L'invention du chômage comme catégorie sociale et le développement de l'assurance chômage ont été stratégiques pour les élites afin de rationaliser et réguler le marché du travail, en distinguant les travailleurs précaires et en favorisant une main-d'œuvre plus disciplinée et contrôlable.

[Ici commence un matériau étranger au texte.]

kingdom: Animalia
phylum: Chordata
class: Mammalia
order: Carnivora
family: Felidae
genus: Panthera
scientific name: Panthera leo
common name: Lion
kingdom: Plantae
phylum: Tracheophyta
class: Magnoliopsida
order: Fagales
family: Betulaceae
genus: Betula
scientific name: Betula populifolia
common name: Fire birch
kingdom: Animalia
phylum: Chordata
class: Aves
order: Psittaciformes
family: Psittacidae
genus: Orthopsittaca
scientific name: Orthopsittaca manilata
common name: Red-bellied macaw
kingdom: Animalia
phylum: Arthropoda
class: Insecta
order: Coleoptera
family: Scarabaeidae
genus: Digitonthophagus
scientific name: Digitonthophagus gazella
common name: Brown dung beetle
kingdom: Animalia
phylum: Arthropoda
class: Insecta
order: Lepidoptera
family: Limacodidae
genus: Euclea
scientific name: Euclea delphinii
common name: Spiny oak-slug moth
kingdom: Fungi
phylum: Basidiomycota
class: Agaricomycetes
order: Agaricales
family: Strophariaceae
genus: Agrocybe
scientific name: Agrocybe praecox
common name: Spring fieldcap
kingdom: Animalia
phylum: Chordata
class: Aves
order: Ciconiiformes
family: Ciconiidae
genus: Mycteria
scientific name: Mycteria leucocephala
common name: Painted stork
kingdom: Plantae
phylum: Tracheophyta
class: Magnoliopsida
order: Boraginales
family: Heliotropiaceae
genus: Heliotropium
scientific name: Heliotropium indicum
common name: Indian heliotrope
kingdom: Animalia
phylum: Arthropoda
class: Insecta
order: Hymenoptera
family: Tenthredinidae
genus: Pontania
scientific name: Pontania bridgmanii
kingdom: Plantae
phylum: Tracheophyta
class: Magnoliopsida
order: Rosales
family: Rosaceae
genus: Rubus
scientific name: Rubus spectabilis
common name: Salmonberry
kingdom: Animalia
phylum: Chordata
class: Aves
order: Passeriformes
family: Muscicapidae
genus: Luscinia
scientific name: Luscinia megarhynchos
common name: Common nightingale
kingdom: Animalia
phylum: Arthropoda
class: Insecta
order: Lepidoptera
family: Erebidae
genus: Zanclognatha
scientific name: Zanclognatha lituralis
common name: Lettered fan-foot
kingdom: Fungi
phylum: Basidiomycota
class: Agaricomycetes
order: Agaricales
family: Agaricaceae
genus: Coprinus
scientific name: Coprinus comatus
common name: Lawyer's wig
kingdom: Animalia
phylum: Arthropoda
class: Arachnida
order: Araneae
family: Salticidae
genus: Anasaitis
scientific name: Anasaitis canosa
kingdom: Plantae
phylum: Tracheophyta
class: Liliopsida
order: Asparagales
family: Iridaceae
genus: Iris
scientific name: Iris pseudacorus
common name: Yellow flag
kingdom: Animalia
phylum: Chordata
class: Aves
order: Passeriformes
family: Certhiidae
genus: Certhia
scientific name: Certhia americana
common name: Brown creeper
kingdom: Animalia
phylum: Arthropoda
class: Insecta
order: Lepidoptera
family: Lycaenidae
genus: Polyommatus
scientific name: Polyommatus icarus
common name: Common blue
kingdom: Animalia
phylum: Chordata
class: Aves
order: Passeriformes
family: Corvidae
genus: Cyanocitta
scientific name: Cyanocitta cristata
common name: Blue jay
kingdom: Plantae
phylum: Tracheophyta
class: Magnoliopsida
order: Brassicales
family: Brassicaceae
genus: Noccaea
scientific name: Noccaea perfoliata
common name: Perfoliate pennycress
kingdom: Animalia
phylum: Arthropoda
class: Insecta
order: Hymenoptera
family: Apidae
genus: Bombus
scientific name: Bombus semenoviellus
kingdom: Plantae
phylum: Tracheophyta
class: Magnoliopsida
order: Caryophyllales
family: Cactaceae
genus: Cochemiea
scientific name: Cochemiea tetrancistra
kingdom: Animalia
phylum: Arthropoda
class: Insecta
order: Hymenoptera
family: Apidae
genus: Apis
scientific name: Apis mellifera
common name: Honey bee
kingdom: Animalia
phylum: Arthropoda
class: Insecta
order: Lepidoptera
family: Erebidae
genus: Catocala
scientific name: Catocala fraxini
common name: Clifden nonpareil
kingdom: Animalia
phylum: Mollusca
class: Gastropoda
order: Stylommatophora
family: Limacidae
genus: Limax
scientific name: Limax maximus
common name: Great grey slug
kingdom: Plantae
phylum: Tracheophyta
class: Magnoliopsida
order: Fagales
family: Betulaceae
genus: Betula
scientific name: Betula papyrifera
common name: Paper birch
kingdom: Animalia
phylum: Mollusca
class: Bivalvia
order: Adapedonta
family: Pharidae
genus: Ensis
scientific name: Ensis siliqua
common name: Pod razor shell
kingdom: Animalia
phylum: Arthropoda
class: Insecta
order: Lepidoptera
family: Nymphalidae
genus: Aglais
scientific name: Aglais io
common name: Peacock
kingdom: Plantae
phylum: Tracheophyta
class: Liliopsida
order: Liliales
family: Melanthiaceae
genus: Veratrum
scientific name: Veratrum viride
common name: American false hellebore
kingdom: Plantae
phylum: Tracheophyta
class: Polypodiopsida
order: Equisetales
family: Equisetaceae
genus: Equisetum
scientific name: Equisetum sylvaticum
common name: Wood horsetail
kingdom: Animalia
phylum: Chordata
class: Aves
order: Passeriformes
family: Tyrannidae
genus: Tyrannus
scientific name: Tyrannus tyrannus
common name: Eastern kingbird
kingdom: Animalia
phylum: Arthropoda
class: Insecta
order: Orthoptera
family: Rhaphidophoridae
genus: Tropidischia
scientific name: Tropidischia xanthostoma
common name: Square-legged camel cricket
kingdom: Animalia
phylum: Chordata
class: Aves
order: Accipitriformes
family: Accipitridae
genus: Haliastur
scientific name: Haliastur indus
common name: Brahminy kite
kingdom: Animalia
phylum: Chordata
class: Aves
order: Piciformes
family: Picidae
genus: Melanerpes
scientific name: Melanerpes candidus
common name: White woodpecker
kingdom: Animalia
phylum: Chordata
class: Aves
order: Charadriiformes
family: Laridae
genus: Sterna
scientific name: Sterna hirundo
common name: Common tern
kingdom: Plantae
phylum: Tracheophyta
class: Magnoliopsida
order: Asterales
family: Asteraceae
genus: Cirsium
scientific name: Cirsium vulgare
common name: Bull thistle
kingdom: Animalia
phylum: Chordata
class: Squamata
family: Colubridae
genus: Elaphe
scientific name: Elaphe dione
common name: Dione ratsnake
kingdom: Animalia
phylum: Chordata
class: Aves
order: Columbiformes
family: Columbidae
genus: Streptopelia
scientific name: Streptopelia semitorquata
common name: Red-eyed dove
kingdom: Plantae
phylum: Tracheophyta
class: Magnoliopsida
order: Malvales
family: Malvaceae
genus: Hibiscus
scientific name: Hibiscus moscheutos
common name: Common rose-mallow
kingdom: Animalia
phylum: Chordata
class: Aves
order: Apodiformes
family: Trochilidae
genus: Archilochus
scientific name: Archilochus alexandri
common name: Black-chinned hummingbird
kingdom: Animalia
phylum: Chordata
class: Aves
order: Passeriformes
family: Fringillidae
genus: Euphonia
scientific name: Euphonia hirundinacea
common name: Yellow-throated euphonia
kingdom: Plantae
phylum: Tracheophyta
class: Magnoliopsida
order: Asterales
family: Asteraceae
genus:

6. Modèles protection sociale

Notions clés & Définitions

  • Modèle bismarckien (1883) : Système de protection sociale basé sur l'assurance sociale, où les cotisations des salariés et employeurs financent des assurances obligatoires. La protection est liée au statut de salarié, inspirée des mutuelles du mouvement ouvrier. Pays : Allemagne, Autriche, Italie. Gøsta Esping-Andersen (1990) : qualifie ce modèle de « corporatiste-conservateur ».
  • Modèle beveridgien (1942) : Système universaliste financé par l'impôt, visant à couvrir toute la population. Inspiré du rapport Beveridge, il repose sur la solidarité nationale plutôt que professionnelle. Pays : Royaume-Uni, États-Unis, pays scandinaves. Gøsta Esping-Andersen (1990) : distingue les modèles « libéraux » et « social-démocrates » dans ce cadre.
  • Concept de décommodification (Esping-Andersen) : Capacité d’un système de protection sociale à réduire la dépendance des individus au marché du travail, permettant une vie digne sans vente forcée de la force de travail. Inspiré de Polanyi. Un système très décommodifiant offre une autonomie face au marché.
  • Modèles corporatistes-conservateurs, libéraux et social-démocrates (Esping-Andersen) : Typologie des régimes d’État-providence. Le modèle conservateur (bismarckien) repose sur l’assurance liée au travail, le libéral (anglo-saxon) privilégie la minimisation de l’intervention, et le social-démocrate (scandinave) vise une protection universelle et élevée.

Points essentiels

  • Le modèle bismarckien repose sur la cotisation, avec des droits liés au statut de salarié, et s’inspire des mutuelles du XIXe siècle pour assurer une protection sociale « professionnelle ». Il est souvent associé à une logique « corporatiste-conservatrice » selon Gøsta Esping-Andersen.
  • Le modèle beveridgien, élaboré en 1942, privilégie la solidarité nationale via le financement par impôt, visant à une couverture universelle. Il distingue, selon Esping-Andersen, entre modèles « libéraux » (Protection minimale, États-Unis, Royaume-Uni) et « social-démocrates » (Protection étendue, pays scandinaves).
  • La décommodification, concept clé d’Esping-Andersen, mesure la capacité du système à garantir une vie digne indépendamment du marché du travail. Les pays scandinaves présentent un haut degré de décommodification, contrairement aux systèmes libéraux.
  • La typologie d’Esping-Andersen montre que ces modèles diffèrent par leur mode de financement, leur degré d’universalité, et leur rapport à la solidarité : assurance professionnelle pour le bismarckien, solidarité fiscale pour le beveridgien, avec des variations selon les pays.

À retenir

Les modèles de protection sociale se distinguent par leur mode de financement, leur rapport à la solidarité, et leur degré de décommodification, reflétant des choix politiques et sociaux spécifiques à chaque contexte national.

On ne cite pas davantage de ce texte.